- **What needs to be done**
Starting at the line below holding "M709,239L717,252L693,266L685,253Z" and stopping at the line holding "M183,782L186,800L173,802L170,784Z", print every line exactly, both ends included, and leave the rest out.

Collected data
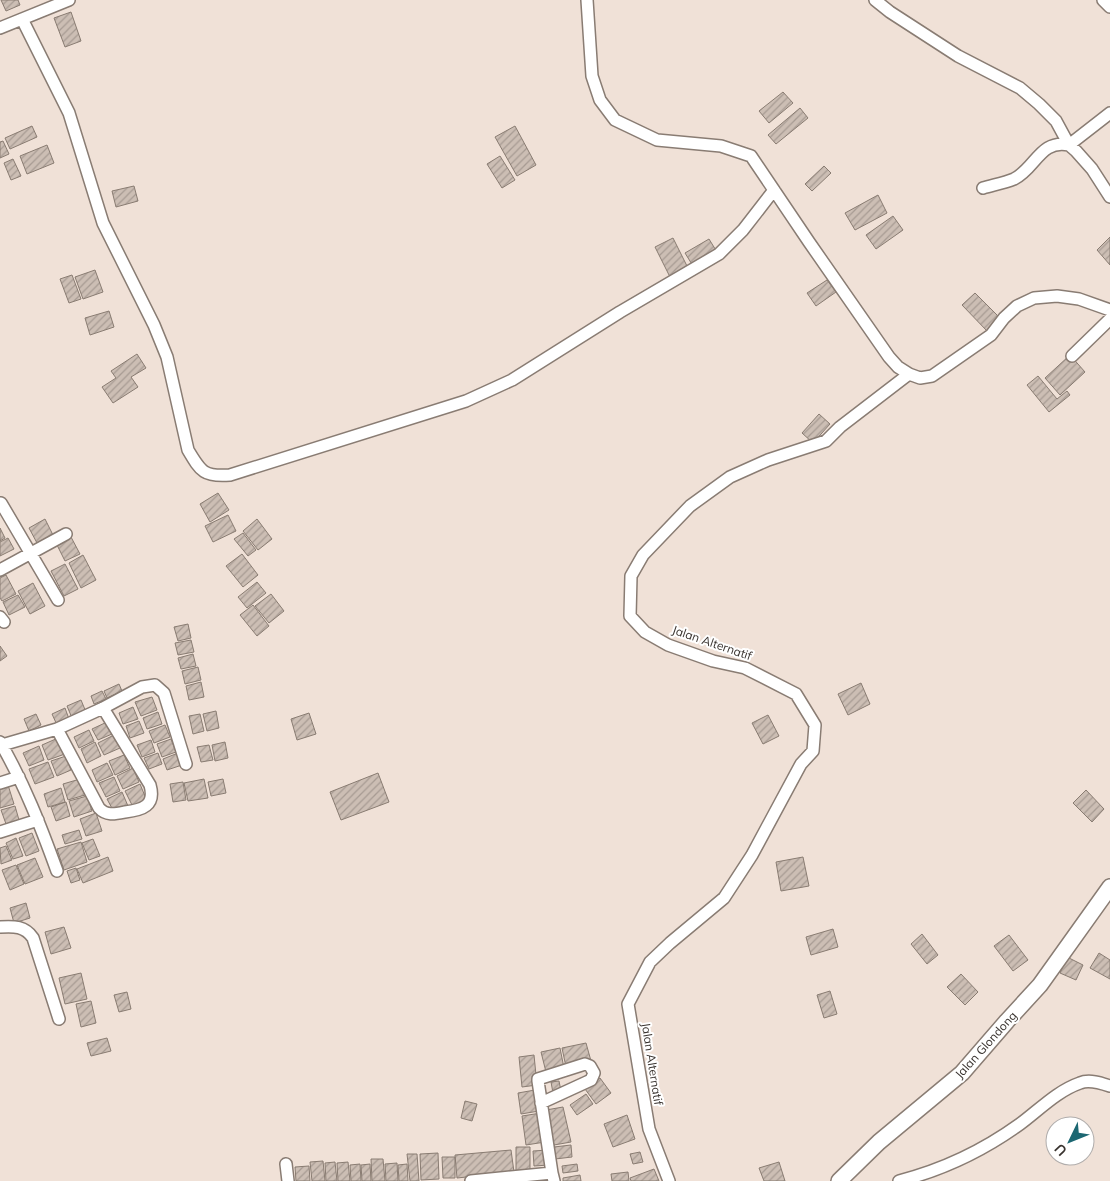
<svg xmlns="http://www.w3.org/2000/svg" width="1110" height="1181" font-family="Mulish,sans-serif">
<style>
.building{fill:url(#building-hatch);stroke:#897c72}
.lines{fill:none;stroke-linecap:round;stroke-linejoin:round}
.minor-casing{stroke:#897c73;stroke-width:14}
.secondary-casing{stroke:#897c73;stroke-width:18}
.minor{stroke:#fff;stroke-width:11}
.secondary{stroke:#fff;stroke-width:15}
.labels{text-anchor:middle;stroke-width:4;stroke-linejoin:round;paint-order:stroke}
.street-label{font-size:12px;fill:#39332f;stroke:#fff}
</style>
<defs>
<pattern id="building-hatch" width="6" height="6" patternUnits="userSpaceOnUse" patternTransform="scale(1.25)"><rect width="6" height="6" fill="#ccbeb4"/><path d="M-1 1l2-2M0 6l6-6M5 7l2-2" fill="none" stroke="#a79b93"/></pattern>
</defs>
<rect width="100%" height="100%" fill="#f0e1d7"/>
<!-- building -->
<path class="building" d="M1,0H18L20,5L6,11Z
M71,12L81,41L65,47L54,18Z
M783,92L793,103L769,123L759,111Z
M800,108L808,118L776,144L768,135Z
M32,126L37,137L10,149L5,138Z
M515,126L536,165L517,176L495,137Z
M3,141L9,154L0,158V142Z
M47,145L54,163L27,174L20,156Z
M500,156L515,180L502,188L487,164Z
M13,159L21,176L11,180L4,163Z
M824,166L831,173L812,191L805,184Z
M134,186L138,201L116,207L112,191Z
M878,195L887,213L855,230L845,213Z
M893,216L903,230L876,249L866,235Z
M1110,237V265L1097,250Z
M673,238L688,268L670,277L655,247Z
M709,239L717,252L693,266L685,253Z
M95,270L103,292L83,299L75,277Z
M72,275L81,299L69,303L60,279Z
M827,280L836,292L816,306L807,293Z
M975,293L1000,318L987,331L962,305Z
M109,311L114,327L90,335L85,318Z
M137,354L146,368L131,377L138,387L113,403L102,387L116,378L111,371Z
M1070,355L1085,372L1060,395L1045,378Z
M1038,376L1057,399L1067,391L1070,395L1049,412L1027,385Z
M819,414L830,424L813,443L802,433Z
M218,493L229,510L210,522L200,504Z
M228,515L236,531L213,542L205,526Z
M45,519L53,535L37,543L29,528Z
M257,519L272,539L258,550L243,531Z
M0,528L5,538L0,541Z
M243,533L256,550L248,556L234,539Z
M71,537L80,554L65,561L57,545Z
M8,538L14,549L0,556V542Z
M242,554L258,575L243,587L226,566Z
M83,555L96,580L81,588L69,563Z
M65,564L78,589L64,596L51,571Z
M6,575L16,594L2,601L0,598V578Z
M257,582L266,593L247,608L238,597Z
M33,583L45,606L30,614L18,591Z
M271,594L284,611L269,623L255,606Z
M18,595L25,607L9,615L3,602Z
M253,605L269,626L257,636L240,615Z
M188,624L191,638L178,641L174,627Z
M191,640L194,652L178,655L175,643Z
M0,646L7,656L0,661Z
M193,654L196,666L181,669L178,658Z
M198,667L201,680L185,684L182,671Z
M201,682L204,697L189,700L186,686Z
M861,683L870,704L848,715L838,694Z
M119,684L122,691L107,698L104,691Z
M102,691L106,699L94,704L91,696Z
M152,697L157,710L141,716L135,702Z
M81,700L86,712L72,718L67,706Z
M133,707L138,719L123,724L119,713Z
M65,708L69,719L57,725L52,714Z
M216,711L219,728L207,731L203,714Z
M158,712L162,724L147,729L143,718Z
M309,713L316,734L297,740L291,719Z
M36,714L41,725L29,731L24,719Z
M200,714L204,731L193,734L189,716Z
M768,715L779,736L763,744L752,723Z
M139,721L144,733L130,738L126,726Z
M107,722L112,734L98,740L92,729Z
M165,725L170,737L154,743L149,731Z
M89,730L94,741L79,748L74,737Z
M114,735L120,748L104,755L98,743Z
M58,738L65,754L48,760L42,745Z
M171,739L176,752L162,757L157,744Z
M151,740L155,752L142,757L137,745Z
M95,742L101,756L87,763L81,749Z
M225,742L228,758L215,761L212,745Z
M209,745L213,760L201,762L197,747Z
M39,746L44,760L29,766L23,753Z
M158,753L162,764L149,769L144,758Z
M178,753L182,765L167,770L163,759Z
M124,755L130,768L115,775L109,761Z
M66,756L71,770L57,776L51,761Z
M48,762L54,777L35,784L29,769Z
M107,763L113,775L97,782L92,770Z
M133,768L139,782L123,789L117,776Z
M378,773L389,802L341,820L330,792Z
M114,777L120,791L106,797L99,783Z
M80,779L85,795L68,800L63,784Z
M204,779L208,798L188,801L184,783Z
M223,779L226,793L211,796L208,782Z
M183,782L186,800L173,802L170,784Z
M140,784L147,801L133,807L125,791Z
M8,785L14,804L0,808V788Z
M61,788L65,802L48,807L44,794Z
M1086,790L1104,809L1092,822L1073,803Z
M122,792L128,806L114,812L107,799Z
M87,796L92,811L74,817L69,801Z
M66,802L70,816L56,821L51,807Z
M15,806L19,820L6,824L1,810Z
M96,813L102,831L86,836L80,819Z
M79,830L82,839L65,844L62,835Z
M32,833L39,851L26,856L19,838Z
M16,838L23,856L13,859L6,843Z
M93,839L100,856L89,860L82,843Z
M81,842L87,862L64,870L57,849Z
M6,846L12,860L1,864L0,848Z
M108,857L113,871L83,883L77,869Z
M803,857L809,886L781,891L776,862Z
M35,858L43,877L25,884L17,865Z
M16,865L24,884L10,890L2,870Z
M76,868L80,880L71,883L67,871Z
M26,903L30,918L14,923L10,908Z
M64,927L71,948L51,954L45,932Z
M833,929L838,947L811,955L806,937Z
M922,934L938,955L927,964L911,944Z
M1009,935L1028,960L1013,971L994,946Z
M1099,953L1110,960V979L1090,968Z
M1067,957L1083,965L1076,980L1060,973Z
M81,973L87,999L65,1004L59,978Z
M961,974L978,992L965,1005L947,987Z
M830,991L837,1014L824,1018L817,995Z
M127,992L131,1009L119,1012L114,995Z
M91,1001L96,1023L81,1027L76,1004Z
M107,1038L111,1051L91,1056L87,1043Z
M586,1043L591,1061L566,1067L562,1048Z
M560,1048L564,1068L546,1072L541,1052Z
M534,1055L537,1085L522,1087L519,1057Z
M600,1078L611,1093L596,1104L585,1089Z
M559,1081L561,1091L553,1093L551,1082Z
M535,1090L539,1111L521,1114L518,1093Z
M586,1094L593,1104L577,1115L570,1105Z
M465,1101L477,1104L472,1121L461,1118Z
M563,1107L571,1142L554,1145L546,1110Z
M541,1113L545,1142L526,1145L522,1116Z
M627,1115L635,1139L613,1147L604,1124Z
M571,1145L572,1157L555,1159L554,1147Z
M516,1147H530V1171H516Z
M511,1150L514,1172L457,1178L455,1155Z
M548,1150L549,1165L534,1166L533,1151Z
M640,1152L643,1162L633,1164L630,1154Z
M438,1153L439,1179L421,1180L420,1154Z
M407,1154H417L419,1181H410Z
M442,1157H455V1178H443Z
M371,1159H383L385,1181H372Z
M323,1161L325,1181H312L310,1162Z
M335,1162L337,1181H326L325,1163Z
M348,1162L350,1181H338L337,1163Z
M779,1162L785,1181H764L759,1168Z
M397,1163L398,1181H386L385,1164Z
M360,1164L361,1181H351L350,1165Z
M370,1164L371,1181H362L361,1165Z
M407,1164L408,1181H399L398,1165Z
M577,1164L578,1171L563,1173L562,1166Z
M309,1166L310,1181H296L295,1167Z
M654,1169L659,1181H631L630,1178Z
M628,1172L629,1181H612L611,1174Z
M580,1175L581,1181H563V1178Z"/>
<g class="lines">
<!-- minor casing -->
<g class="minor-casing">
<path id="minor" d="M587,0L592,76L600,100L615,120L657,140L721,146L751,156L809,242L889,357L898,367L909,374L920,378L932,376L991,335L1004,318L1017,306L1034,298L1057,296L1079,299L1110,310
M875,0L890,12L958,56L1020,88L1039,104L1056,121L1069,145L1076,151L1092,169L1110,197
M1103,0L1110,7
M22,19L69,113L103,223L154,325L167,357L188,450C201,472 204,477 230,475L466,401L512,380L620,312L719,254L743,230L774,190
M0,28L69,0
M983,188C993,185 1004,183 1014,179C1036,168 1040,139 1069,145L1110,113
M1072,356L1110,319
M1,503L58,600
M0,570L66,534
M0,617L4,622
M57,729L99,808C106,816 115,814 125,812C142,810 156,806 150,785L103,708
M0,742C24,783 41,827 57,871
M2,745L57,729L103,708L142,687L155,685L164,693L186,764
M0,783L19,777
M0,832L38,820
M0,927C14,926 25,926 33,938L59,1019
M541,1103L591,1080L594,1073L590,1066L585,1064L538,1079V1081L552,1173L554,1181
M286,1164L288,1181
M471,1181L552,1173
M669,1181L649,1129L628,1004L650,962L670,943L724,898L752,855L801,764L813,751L815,725L796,694L745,668L713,661L668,645L645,632L630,616L631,576L643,555L690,506L730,477L768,460L826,441L840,427L909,374
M899,1181C942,1170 984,1150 1020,1124C1039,1110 1057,1091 1080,1083C1089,1079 1101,1083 1110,1086"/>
</g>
<!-- secondary casing -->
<g class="secondary-casing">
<path id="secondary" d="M839,1181L879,1142L962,1073L1007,1021L1040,985L1110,887"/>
</g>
<!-- minor -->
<use href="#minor" class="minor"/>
<!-- secondary -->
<use href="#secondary" class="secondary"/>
</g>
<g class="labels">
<!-- street labels -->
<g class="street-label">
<text transform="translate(712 643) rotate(19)" y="4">Jalan Alternatif</text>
<text transform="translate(986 1045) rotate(-48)" y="4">Jalan Glondong</text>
<text transform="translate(652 1064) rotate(81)" y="4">Jalan Alternatif</text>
</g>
</g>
<!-- north arrow -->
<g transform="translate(1070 1141) rotate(227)"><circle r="24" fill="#ffffff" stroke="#b0adac"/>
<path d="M0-4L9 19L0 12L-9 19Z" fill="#1c6772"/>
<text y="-8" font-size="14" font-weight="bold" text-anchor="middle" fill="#39332f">U</text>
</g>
</svg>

- **Response**
M709,239L717,252L693,266L685,253Z
M95,270L103,292L83,299L75,277Z
M72,275L81,299L69,303L60,279Z
M827,280L836,292L816,306L807,293Z
M975,293L1000,318L987,331L962,305Z
M109,311L114,327L90,335L85,318Z
M137,354L146,368L131,377L138,387L113,403L102,387L116,378L111,371Z
M1070,355L1085,372L1060,395L1045,378Z
M1038,376L1057,399L1067,391L1070,395L1049,412L1027,385Z
M819,414L830,424L813,443L802,433Z
M218,493L229,510L210,522L200,504Z
M228,515L236,531L213,542L205,526Z
M45,519L53,535L37,543L29,528Z
M257,519L272,539L258,550L243,531Z
M0,528L5,538L0,541Z
M243,533L256,550L248,556L234,539Z
M71,537L80,554L65,561L57,545Z
M8,538L14,549L0,556V542Z
M242,554L258,575L243,587L226,566Z
M83,555L96,580L81,588L69,563Z
M65,564L78,589L64,596L51,571Z
M6,575L16,594L2,601L0,598V578Z
M257,582L266,593L247,608L238,597Z
M33,583L45,606L30,614L18,591Z
M271,594L284,611L269,623L255,606Z
M18,595L25,607L9,615L3,602Z
M253,605L269,626L257,636L240,615Z
M188,624L191,638L178,641L174,627Z
M191,640L194,652L178,655L175,643Z
M0,646L7,656L0,661Z
M193,654L196,666L181,669L178,658Z
M198,667L201,680L185,684L182,671Z
M201,682L204,697L189,700L186,686Z
M861,683L870,704L848,715L838,694Z
M119,684L122,691L107,698L104,691Z
M102,691L106,699L94,704L91,696Z
M152,697L157,710L141,716L135,702Z
M81,700L86,712L72,718L67,706Z
M133,707L138,719L123,724L119,713Z
M65,708L69,719L57,725L52,714Z
M216,711L219,728L207,731L203,714Z
M158,712L162,724L147,729L143,718Z
M309,713L316,734L297,740L291,719Z
M36,714L41,725L29,731L24,719Z
M200,714L204,731L193,734L189,716Z
M768,715L779,736L763,744L752,723Z
M139,721L144,733L130,738L126,726Z
M107,722L112,734L98,740L92,729Z
M165,725L170,737L154,743L149,731Z
M89,730L94,741L79,748L74,737Z
M114,735L120,748L104,755L98,743Z
M58,738L65,754L48,760L42,745Z
M171,739L176,752L162,757L157,744Z
M151,740L155,752L142,757L137,745Z
M95,742L101,756L87,763L81,749Z
M225,742L228,758L215,761L212,745Z
M209,745L213,760L201,762L197,747Z
M39,746L44,760L29,766L23,753Z
M158,753L162,764L149,769L144,758Z
M178,753L182,765L167,770L163,759Z
M124,755L130,768L115,775L109,761Z
M66,756L71,770L57,776L51,761Z
M48,762L54,777L35,784L29,769Z
M107,763L113,775L97,782L92,770Z
M133,768L139,782L123,789L117,776Z
M378,773L389,802L341,820L330,792Z
M114,777L120,791L106,797L99,783Z
M80,779L85,795L68,800L63,784Z
M204,779L208,798L188,801L184,783Z
M223,779L226,793L211,796L208,782Z
M183,782L186,800L173,802L170,784Z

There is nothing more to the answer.